Updating figures from one of the worst US tornados in recent years, they said the death toll from the powerful twister -- which struck with little notice in mid-afternoon -- remains at 24, with 377 injured.
"We hope and pray that those numbers will hold steady and not go up," said Governor Mary Fallin at a press conference in Moore city hall alongside law enforcement, disaster relief and other officials.
The 24 fatalities included two infants and seven pupils from Park Towers Elementary School, one of two schools in the path of the twister that cut a 17 miles (27 kilometer) long swath through the mainly residential city of 56,000.
No students were hurt at the other school, Briarwood Elementary.
Parts of the south side of adjacent Oklahoma City, the state capital, were also hit, but Moore took the brunt of the devastation.

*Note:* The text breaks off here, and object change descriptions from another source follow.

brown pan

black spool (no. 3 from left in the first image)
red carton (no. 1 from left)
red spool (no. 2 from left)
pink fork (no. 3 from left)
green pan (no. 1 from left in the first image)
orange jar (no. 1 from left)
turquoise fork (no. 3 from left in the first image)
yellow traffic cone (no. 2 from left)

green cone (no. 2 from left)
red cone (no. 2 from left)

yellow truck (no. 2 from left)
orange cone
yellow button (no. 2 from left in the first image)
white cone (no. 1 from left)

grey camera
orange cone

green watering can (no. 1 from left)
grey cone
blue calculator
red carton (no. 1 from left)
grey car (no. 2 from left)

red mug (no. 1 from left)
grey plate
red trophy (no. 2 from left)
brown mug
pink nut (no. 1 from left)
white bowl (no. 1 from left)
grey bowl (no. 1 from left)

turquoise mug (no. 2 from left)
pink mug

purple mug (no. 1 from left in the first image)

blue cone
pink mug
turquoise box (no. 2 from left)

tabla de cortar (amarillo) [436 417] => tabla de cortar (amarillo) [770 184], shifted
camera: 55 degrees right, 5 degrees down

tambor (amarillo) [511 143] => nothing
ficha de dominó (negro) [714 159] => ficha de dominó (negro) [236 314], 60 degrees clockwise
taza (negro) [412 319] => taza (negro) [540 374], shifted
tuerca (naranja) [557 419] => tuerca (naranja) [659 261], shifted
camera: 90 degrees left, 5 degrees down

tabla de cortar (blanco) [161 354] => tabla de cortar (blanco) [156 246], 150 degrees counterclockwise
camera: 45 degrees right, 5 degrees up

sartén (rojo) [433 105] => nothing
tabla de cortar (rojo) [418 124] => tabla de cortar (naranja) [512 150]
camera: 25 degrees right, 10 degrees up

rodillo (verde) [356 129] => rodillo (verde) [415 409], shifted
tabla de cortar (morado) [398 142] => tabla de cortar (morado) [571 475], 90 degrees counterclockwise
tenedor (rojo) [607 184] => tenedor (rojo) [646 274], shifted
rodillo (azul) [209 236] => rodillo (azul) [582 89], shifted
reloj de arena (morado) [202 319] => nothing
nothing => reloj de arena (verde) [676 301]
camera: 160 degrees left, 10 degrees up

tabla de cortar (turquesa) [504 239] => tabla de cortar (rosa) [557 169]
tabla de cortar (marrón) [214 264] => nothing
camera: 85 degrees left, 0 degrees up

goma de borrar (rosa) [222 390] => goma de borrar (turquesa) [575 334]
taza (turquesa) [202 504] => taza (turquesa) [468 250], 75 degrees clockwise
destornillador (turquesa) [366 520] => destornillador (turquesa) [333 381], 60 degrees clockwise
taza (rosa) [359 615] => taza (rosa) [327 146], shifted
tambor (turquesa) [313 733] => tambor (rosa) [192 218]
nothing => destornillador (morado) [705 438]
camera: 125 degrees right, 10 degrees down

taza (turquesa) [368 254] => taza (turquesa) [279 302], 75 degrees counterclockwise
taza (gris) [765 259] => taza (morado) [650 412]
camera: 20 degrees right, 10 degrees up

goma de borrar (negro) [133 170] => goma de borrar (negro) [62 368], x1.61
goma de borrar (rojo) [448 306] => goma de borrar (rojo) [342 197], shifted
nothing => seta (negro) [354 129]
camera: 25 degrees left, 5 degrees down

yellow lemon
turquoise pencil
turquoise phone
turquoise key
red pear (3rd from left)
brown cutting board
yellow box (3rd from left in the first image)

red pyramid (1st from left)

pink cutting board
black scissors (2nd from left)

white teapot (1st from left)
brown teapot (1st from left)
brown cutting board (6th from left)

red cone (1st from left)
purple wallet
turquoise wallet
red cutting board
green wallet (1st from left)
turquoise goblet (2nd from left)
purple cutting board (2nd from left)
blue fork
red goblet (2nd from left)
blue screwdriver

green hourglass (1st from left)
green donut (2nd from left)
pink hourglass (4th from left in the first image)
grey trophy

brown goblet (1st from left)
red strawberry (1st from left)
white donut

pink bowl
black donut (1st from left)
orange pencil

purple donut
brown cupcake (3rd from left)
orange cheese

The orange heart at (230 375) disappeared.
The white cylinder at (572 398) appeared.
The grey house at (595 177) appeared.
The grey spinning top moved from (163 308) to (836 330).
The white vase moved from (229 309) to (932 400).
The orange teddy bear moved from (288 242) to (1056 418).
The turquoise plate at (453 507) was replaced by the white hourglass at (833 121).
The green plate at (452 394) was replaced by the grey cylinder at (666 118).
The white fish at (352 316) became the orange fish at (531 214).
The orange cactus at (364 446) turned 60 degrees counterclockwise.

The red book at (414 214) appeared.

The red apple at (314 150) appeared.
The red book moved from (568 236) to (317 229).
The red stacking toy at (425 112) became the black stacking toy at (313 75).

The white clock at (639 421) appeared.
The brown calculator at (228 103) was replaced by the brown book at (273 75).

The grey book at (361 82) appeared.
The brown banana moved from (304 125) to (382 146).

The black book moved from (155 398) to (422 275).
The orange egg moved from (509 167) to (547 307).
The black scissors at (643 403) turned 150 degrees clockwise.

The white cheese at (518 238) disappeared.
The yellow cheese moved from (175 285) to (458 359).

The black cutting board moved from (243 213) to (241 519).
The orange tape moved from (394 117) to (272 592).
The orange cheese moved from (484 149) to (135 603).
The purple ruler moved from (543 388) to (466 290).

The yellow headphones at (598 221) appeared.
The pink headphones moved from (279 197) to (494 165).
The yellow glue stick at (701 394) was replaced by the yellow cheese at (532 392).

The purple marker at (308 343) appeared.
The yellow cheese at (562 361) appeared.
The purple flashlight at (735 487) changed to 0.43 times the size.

Unofficial estimates of property damage have been running in the region of $2 billion, as insurance adjusters in the disaster zone continue to take stock of the losses.
The National Weather Service has classified the tornado as a rare EF-5 on the six-step Enhanced Fujita scale, indicating that it packed winds of 200 miles (320 kilometers) an hour.
Three-quarters of the world's tornados strike the United States in a north-south corridor stretching from the Dakotas to Texas colloquially known as Tornado Alley.
But they are typically half the strength of Monday's killer funnel, meteorologists say.
Moore has previously been hit twice by tornados in recent years, including one in May 1999 -- also an EF-5 -- that killed 41 people.